Circuit design text data:
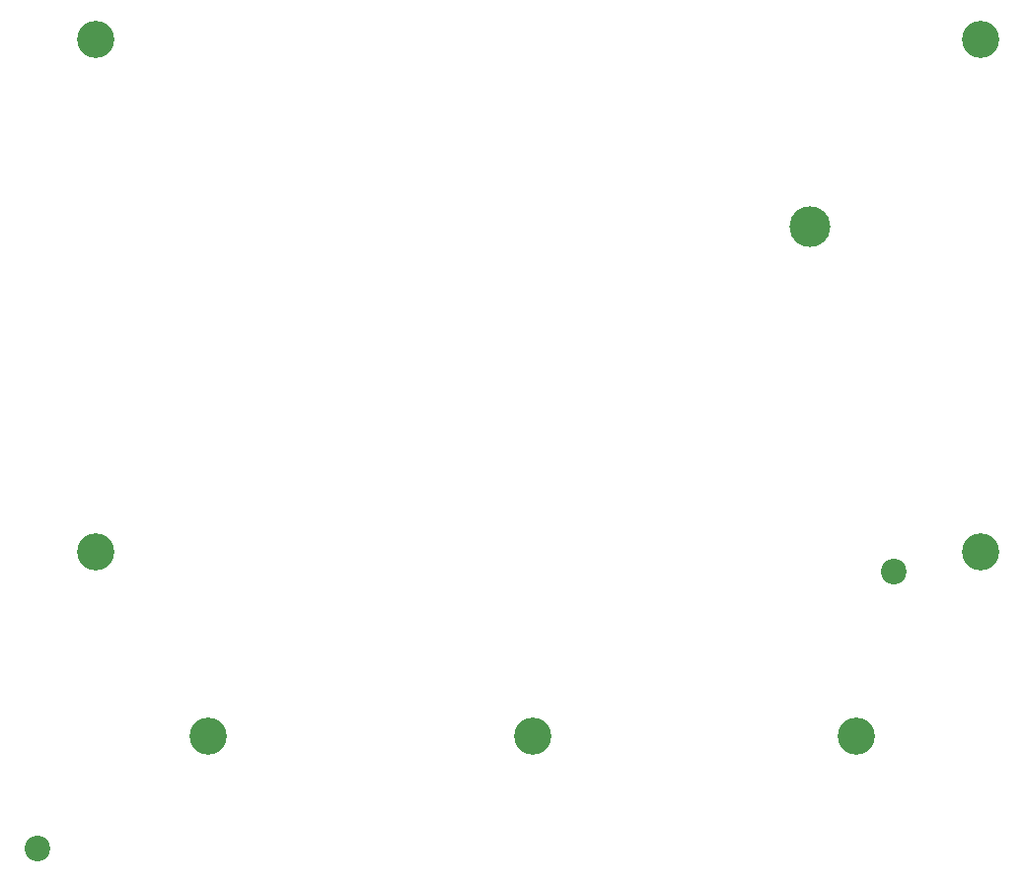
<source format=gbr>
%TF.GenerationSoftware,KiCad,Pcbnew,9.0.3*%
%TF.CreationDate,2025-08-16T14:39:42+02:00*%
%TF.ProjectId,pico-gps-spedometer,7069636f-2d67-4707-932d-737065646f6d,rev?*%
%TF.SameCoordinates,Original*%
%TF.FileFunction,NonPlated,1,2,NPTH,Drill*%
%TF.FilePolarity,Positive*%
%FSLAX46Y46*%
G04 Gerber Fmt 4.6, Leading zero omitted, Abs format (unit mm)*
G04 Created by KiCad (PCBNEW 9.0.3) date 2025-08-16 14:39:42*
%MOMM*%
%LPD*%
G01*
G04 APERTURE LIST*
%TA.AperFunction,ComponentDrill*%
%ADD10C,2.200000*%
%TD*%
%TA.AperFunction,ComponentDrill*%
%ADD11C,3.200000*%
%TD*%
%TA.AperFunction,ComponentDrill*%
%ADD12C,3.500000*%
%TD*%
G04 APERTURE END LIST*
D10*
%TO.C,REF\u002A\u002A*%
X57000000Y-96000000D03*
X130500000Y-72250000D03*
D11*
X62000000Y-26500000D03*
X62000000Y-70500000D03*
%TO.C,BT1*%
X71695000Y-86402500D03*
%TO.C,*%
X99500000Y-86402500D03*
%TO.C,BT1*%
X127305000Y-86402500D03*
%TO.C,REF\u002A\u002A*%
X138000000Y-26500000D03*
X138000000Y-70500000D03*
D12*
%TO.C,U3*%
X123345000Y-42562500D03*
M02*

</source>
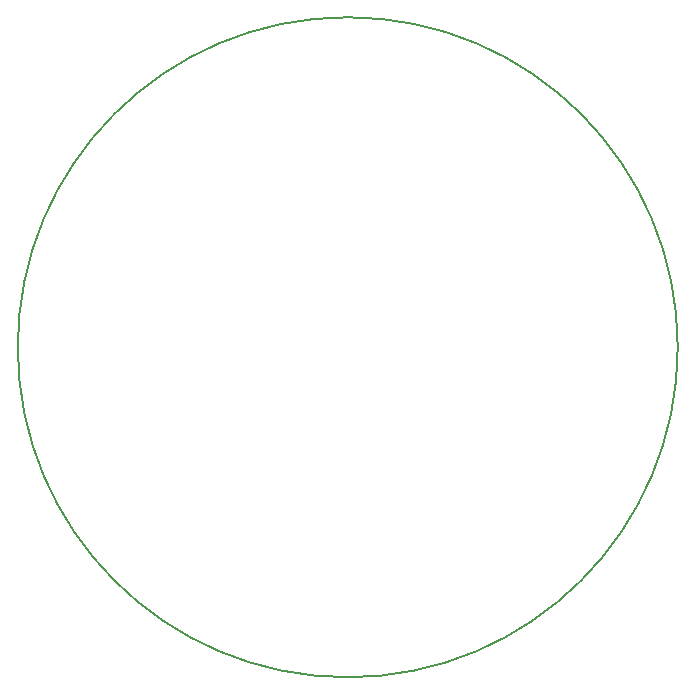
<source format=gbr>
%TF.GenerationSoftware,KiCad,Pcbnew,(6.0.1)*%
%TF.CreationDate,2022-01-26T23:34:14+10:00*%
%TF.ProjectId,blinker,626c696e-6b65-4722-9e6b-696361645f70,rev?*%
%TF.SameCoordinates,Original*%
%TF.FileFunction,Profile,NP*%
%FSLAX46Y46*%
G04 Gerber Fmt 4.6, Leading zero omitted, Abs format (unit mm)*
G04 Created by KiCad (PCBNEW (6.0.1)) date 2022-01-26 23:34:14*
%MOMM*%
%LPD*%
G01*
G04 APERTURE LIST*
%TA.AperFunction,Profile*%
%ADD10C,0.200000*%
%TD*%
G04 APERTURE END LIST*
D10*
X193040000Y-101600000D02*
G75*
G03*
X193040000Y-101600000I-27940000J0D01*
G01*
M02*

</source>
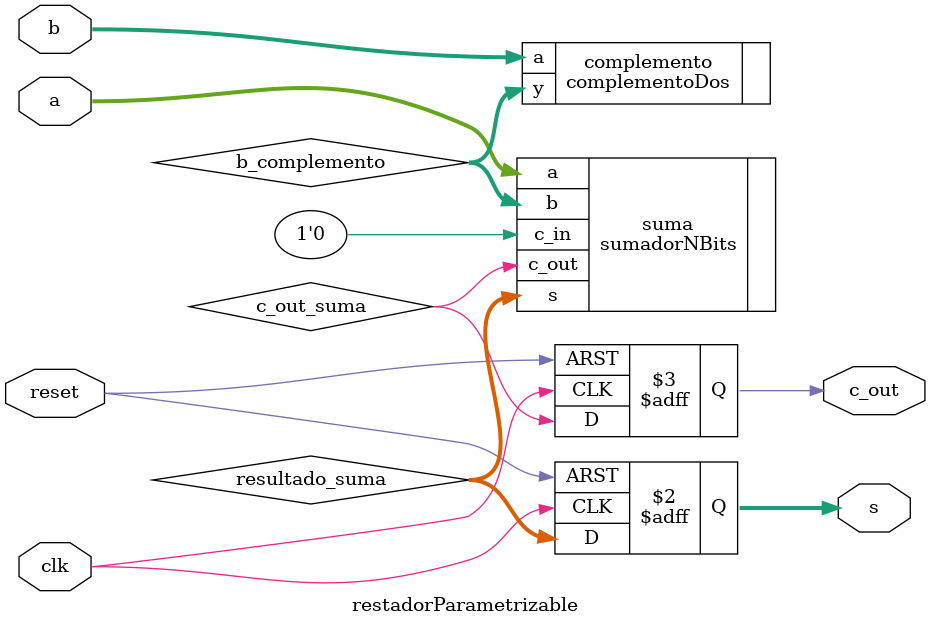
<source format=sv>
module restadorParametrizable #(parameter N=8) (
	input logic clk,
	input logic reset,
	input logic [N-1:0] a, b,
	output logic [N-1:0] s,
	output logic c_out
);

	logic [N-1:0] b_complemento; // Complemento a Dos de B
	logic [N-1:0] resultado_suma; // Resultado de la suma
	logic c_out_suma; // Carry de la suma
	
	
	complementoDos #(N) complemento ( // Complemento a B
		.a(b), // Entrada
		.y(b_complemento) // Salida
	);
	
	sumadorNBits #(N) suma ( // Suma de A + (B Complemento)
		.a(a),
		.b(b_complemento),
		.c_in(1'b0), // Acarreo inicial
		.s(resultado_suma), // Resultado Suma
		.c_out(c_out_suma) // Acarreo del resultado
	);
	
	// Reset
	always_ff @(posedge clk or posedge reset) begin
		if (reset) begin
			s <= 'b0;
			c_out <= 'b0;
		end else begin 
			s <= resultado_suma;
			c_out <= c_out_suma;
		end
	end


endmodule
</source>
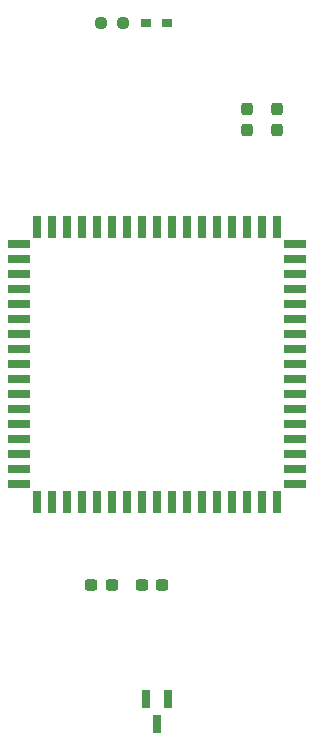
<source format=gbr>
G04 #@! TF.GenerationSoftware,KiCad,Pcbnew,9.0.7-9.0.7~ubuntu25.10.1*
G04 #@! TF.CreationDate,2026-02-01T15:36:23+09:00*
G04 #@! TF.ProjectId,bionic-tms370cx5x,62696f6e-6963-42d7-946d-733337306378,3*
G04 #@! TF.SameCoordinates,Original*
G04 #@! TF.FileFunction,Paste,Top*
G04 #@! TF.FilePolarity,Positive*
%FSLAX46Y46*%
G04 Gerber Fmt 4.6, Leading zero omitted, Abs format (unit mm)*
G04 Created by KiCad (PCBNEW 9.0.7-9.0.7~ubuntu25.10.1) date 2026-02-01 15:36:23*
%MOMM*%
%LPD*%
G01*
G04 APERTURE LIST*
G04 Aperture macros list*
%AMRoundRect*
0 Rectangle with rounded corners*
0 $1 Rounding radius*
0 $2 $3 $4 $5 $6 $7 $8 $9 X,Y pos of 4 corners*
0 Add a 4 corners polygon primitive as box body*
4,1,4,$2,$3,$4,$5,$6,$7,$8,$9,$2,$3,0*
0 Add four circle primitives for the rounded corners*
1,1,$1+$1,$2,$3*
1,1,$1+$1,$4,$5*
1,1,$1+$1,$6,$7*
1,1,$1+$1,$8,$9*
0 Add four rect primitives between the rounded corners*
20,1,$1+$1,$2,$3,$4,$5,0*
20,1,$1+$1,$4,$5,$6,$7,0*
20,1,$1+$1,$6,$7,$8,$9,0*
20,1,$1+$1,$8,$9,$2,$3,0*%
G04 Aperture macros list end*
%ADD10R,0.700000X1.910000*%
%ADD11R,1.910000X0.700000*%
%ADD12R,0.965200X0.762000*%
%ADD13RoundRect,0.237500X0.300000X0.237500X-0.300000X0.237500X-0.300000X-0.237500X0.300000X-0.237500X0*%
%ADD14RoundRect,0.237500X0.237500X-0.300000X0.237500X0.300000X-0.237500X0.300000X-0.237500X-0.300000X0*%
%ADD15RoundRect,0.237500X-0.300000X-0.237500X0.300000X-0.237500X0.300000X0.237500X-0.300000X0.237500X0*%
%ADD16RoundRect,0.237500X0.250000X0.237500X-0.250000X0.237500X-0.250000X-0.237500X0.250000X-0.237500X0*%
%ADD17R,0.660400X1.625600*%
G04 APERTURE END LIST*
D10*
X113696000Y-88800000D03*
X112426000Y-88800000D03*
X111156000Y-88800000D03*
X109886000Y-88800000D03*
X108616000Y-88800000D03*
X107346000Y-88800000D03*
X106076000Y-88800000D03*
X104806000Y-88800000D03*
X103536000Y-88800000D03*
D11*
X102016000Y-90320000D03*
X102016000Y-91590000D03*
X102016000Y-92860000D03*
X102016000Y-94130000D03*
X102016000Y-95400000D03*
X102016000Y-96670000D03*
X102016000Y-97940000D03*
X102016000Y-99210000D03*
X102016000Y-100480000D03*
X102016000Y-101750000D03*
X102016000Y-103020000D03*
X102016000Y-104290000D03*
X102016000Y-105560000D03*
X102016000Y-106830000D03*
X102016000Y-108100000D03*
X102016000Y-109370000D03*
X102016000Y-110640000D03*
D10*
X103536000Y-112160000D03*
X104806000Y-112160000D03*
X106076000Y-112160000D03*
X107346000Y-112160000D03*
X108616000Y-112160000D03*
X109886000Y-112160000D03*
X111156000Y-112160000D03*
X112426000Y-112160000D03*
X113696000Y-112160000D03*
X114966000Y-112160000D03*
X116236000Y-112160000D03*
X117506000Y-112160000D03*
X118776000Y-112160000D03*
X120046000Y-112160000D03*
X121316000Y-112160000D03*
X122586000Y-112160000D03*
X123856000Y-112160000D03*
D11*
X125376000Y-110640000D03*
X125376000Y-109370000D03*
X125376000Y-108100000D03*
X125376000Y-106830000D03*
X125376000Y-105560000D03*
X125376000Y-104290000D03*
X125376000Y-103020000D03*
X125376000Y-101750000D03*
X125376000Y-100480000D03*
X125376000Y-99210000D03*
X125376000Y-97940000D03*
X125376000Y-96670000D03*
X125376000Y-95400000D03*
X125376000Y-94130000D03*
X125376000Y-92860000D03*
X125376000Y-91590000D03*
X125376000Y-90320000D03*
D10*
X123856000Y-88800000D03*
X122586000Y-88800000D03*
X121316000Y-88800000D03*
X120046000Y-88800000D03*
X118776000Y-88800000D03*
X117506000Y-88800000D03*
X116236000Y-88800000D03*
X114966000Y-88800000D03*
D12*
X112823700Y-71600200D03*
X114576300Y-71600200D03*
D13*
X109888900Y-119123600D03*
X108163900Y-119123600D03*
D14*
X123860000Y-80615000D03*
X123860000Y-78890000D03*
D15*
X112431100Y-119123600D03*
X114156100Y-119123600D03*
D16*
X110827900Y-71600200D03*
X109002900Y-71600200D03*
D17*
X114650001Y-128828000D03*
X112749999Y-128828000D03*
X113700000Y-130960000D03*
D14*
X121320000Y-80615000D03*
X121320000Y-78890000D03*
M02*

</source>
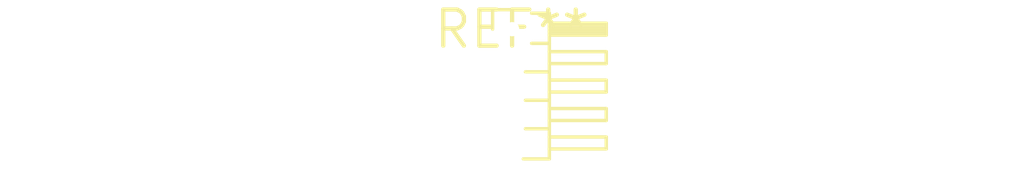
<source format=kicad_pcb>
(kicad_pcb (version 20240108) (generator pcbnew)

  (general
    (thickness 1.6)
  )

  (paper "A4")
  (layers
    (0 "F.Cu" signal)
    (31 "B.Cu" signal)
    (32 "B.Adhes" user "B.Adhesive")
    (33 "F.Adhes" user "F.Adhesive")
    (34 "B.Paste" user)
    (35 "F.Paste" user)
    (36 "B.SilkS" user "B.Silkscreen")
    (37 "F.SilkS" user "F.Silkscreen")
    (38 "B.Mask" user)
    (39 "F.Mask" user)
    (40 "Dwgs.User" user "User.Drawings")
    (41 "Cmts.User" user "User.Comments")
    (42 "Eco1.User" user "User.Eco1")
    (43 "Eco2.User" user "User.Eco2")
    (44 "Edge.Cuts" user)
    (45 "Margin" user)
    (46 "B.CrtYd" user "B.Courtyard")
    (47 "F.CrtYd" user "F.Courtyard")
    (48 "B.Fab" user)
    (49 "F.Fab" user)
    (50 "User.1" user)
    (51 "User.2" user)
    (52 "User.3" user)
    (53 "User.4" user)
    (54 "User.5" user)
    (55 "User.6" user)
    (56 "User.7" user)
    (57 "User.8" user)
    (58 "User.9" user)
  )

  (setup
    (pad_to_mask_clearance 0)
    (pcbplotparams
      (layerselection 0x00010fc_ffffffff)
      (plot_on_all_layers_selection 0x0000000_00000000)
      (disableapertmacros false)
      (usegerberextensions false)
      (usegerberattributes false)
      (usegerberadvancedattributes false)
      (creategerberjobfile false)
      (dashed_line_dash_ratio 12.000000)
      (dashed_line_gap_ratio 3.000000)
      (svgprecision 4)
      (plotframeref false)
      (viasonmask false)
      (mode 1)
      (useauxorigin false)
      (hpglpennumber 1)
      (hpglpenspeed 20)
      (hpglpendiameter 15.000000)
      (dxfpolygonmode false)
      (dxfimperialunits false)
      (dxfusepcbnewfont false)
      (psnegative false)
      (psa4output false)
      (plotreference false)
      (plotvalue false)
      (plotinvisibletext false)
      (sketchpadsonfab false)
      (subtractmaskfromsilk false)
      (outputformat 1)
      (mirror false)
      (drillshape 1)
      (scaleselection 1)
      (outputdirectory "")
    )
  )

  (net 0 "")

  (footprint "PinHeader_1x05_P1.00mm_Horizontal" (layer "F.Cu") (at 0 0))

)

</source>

YOUR INSTRUCTIONS: Please make an exact copy of the lines from the one holding "(hpglpendiameter 15.000000)" through the final line of the records above, nothing more.

ANSWER BOX:
      (hpglpendiameter 15.000000)
      (dxfpolygonmode false)
      (dxfimperialunits false)
      (dxfusepcbnewfont false)
      (psnegative false)
      (psa4output false)
      (plotreference false)
      (plotvalue false)
      (plotinvisibletext false)
      (sketchpadsonfab false)
      (subtractmaskfromsilk false)
      (outputformat 1)
      (mirror false)
      (drillshape 1)
      (scaleselection 1)
      (outputdirectory "")
    )
  )

  (net 0 "")

  (footprint "PinHeader_1x05_P1.00mm_Horizontal" (layer "F.Cu") (at 0 0))

)

</source>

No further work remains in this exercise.